- [TASK DESCRIPTION] Convert the lines below into a Markdown table with the columns "No." and "Text", numbering the rows in order and putting one line in each row. Skip blank lines and leave the pictures out.

- [EXERCISE DATA]
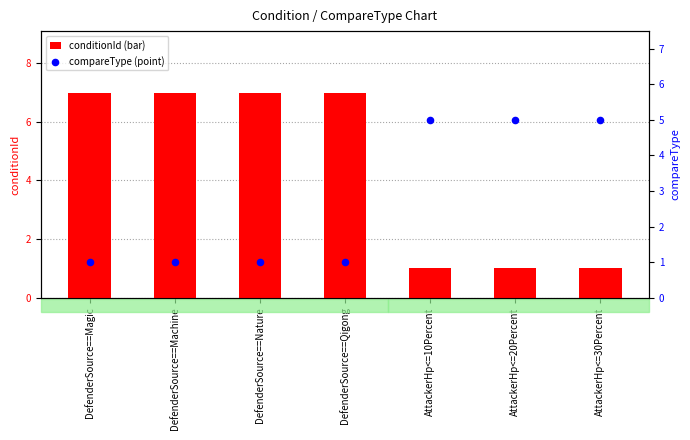

At how many categories does at least one series exceed 2?

7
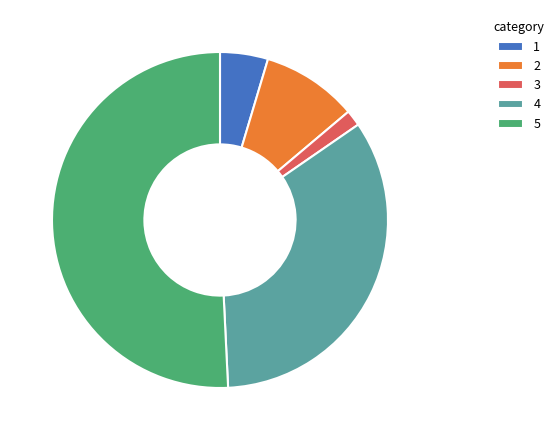

Which category has the smallest portion of the pie?

3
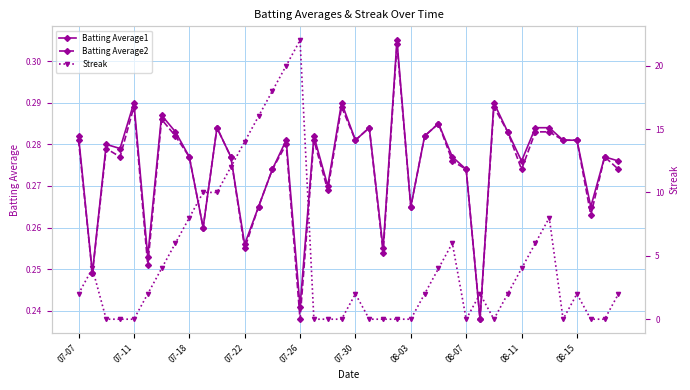

What is the total value across all series at 26?

4.6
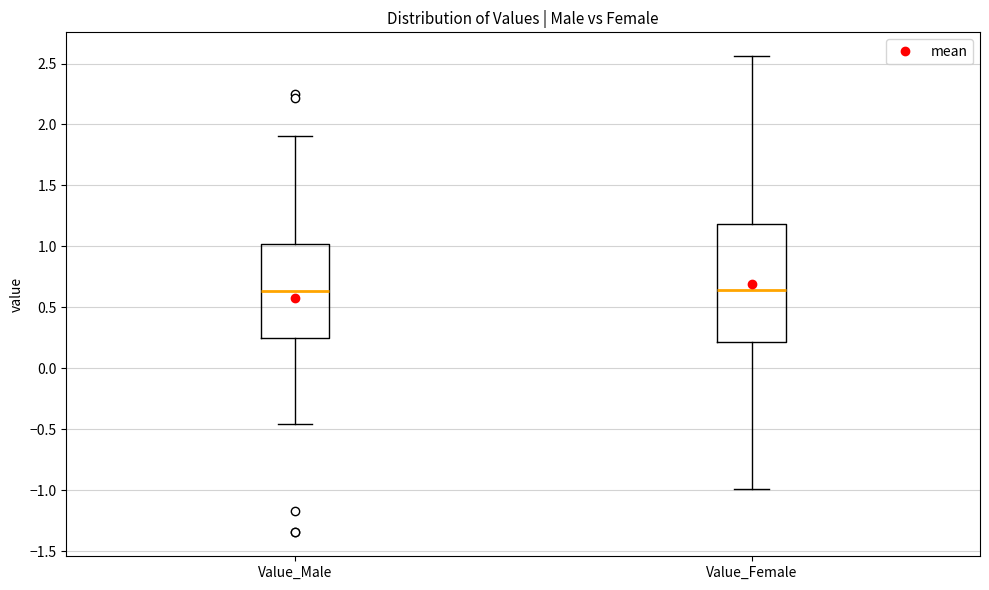

Where is the lower edge of the box for Value_Male on the y-axis? The values are not printed on the chart, so give them approximately, as read against the axis.

0.25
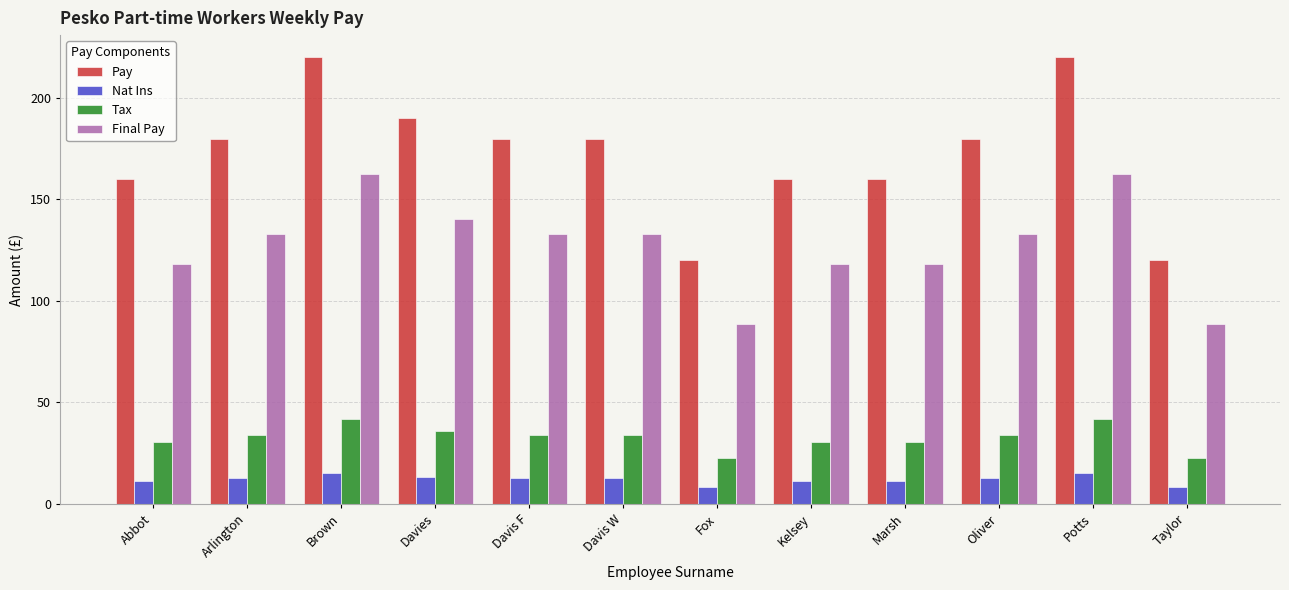

What is the difference between the second highest and minimum values in the Tax series?

19.0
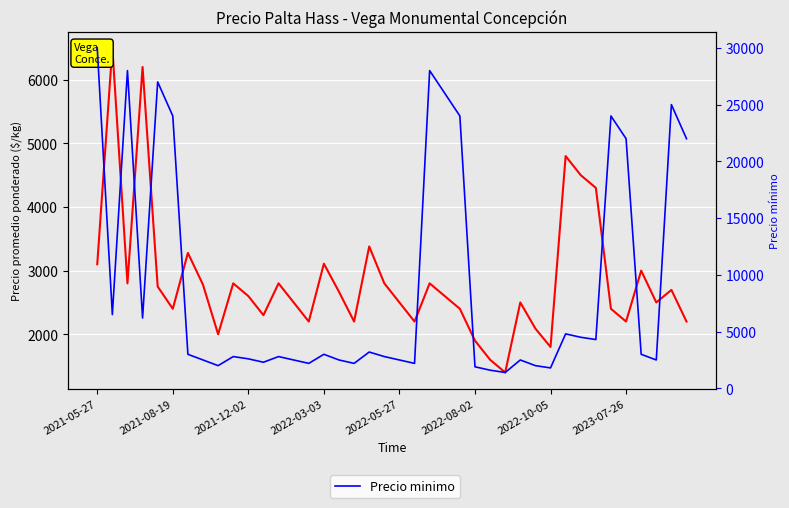

What is the average value of the Precio minimo series?

9102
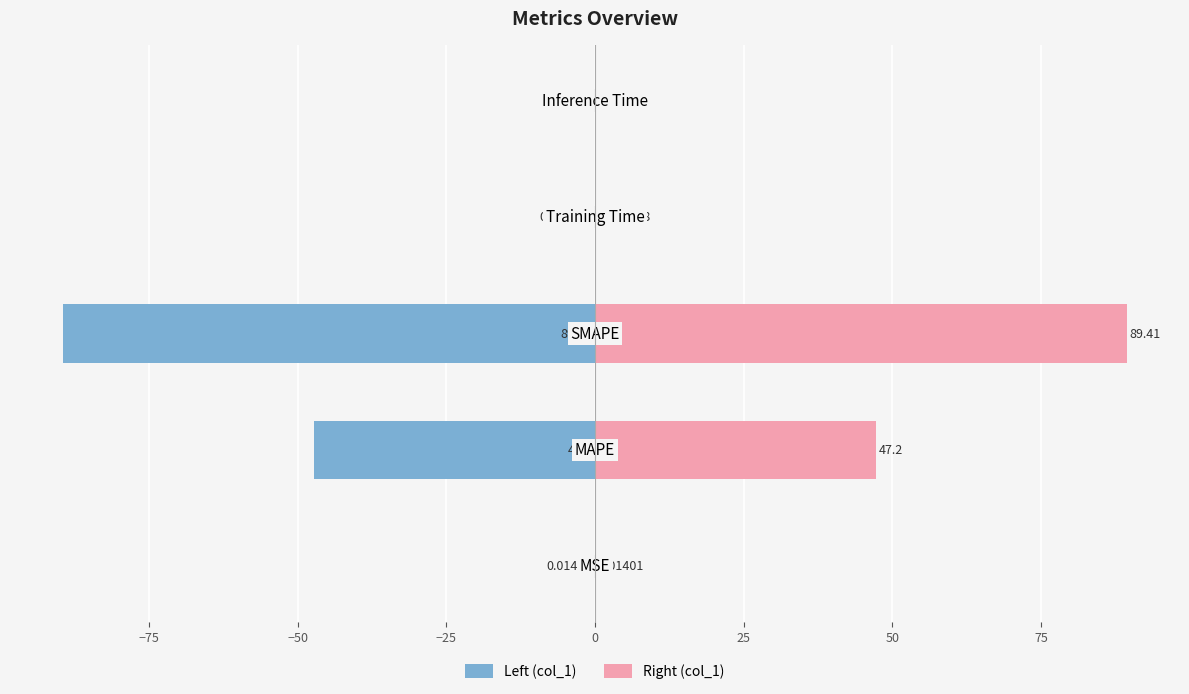

What are all the series names shown in the legend?

Left (col_1), Right (col_1)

- [EXERCISE SOLUTION]
| No. | Text |
|---|---|
| 1 | At how many categories does at least one series exceed 2? |
| 2 | 7 |
| 3 | Which category has the smallest portion of the pie? |
| 4 | 3 |
| 5 | What is the total value across all series at 26? |
| 6 | 4.6 |
| 7 | Where is the lower edge of the box for Value_Male on the y-axis? The values are not printed on the chart, so give them approximately, as read against the axis. |
| 8 | 0.25 |
| 9 | What is the difference between the second highest and minimum values in the Tax series? |
| 10 | 19.0 |
| 11 | What is the average value of the Precio minimo series? |
| 12 | 9102 |
| 13 | What are all the series names shown in the legend? |
| 14 | Left (col_1), Right (col_1) |